For instance, there is a program called DeepFaceLab, which is actually free on Github. If you want to create a Deepfake yourself, you will need a decent graphics card and a lot of video RAM to run the Deepfake videos in high resolution.  The first thing you need a source video of a face you are trying to use. The more structure and variation you have in the source material the more the program can learn, which is why it is crucial to have a very large collection of reference material (different poses, profiles, expressions, perspectives) that program can use when creating a Deepfake video. There are many examples where the Deepfaked person doesn’t blink in the video, which can happen if the program doesn’t have any reference frames where eyes are closed.

Once you have your reference video clips and a video clip you are trying to alter, the program can start the Deepfake process. The program does facial recognition to determine the placement of eyes, nose, mouth to isolate the face and alignment. Once the faces are extracted, you need to train the program on how the faces work. The program creates ground truth versions and synthesized versions of your reference and target faces. With all of these data, the computer program tries to recreate the face in your reference material on the structure of the face you are trying to alter. 

Some of those Deepfake will be imperfect but we know some of those Deepfakes will cause harm. There is also a vulnerabilities for political campaigns as there might be last minute surprises with compromising video. 


Why do people worry about Deepfake technology?

The reason people worry about advances in Deepfake is because we have really seen quite significant progress in the last six to twelve months. There is decline in the amount of training data needed down to few images for some of the face expression modification. People are also trying to combine video manipulations like the lips with simulations of audio.In the last six months, what has become clear is that Deepfakes and synthetic audio generation is getting better and better and requiring less training data (less examples needed to generate the Deepfake). All of this means that we are going to get more and more of Deepfake content and it is going to get better over time. There are detection methods being developed to protect a high profile person from Deepfake technology. 

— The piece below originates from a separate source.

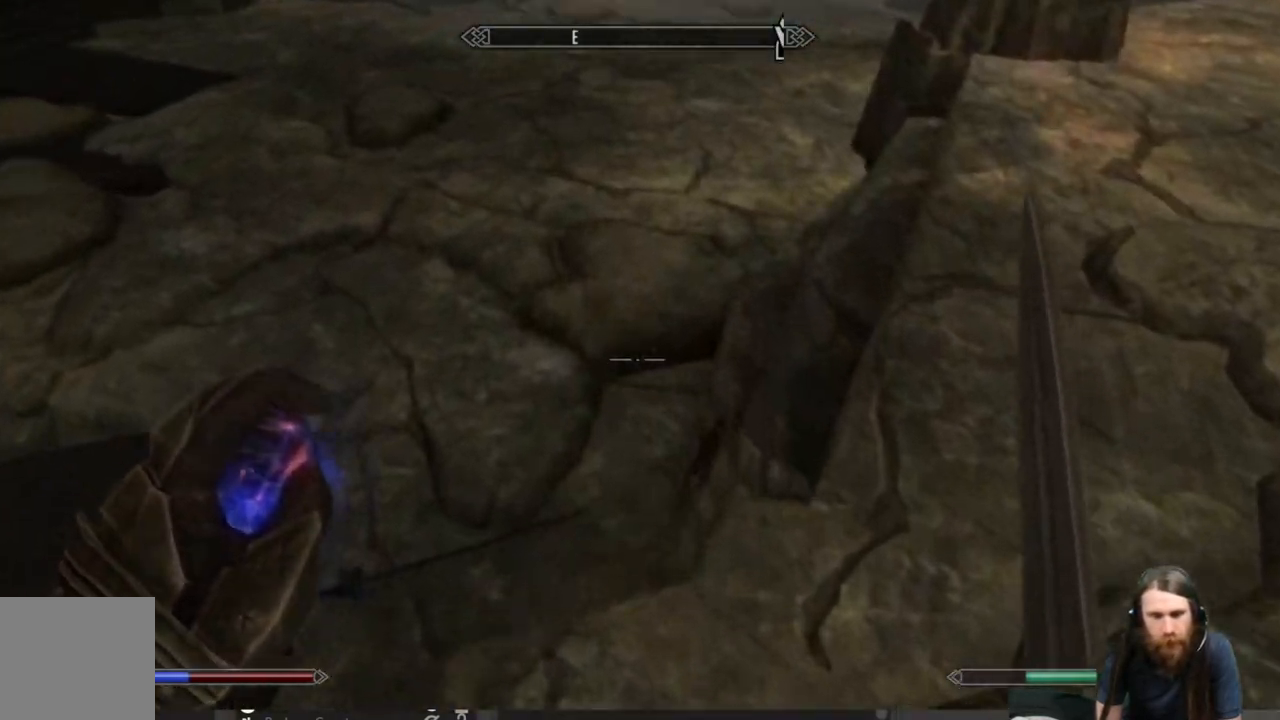
{"buttons": [], "left_stick": "center", "right_stick": "center", "events": [[100, "left_stick", "up-right"], [150, "right_stick", "left"], [300, "right_stick", "up-left"], [317, "left_stick", "center"], [467, "right_stick", "center"]]}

Actors pictured here (top) with an example deepfake (bottom), which can be a subtle or drastic change, depending on the other actor used to create them.

Earlier this month, Facebook announced it had set up a $10m (£8.1m) fund to find better ways to detect deepfakes. Google has also released a database of 3,000 deepfakes, which was created using publicly available deepfake generation methods and working with paid and consenting actors to record hundreds of videos. There is definitely potential for misuses of synthetic media and tech giants are hoping to mitigate the harm by helping the research community with development of synthetic video detection methods. Only time will tell whether the Deepfake technology will bring more humor or harm to our society.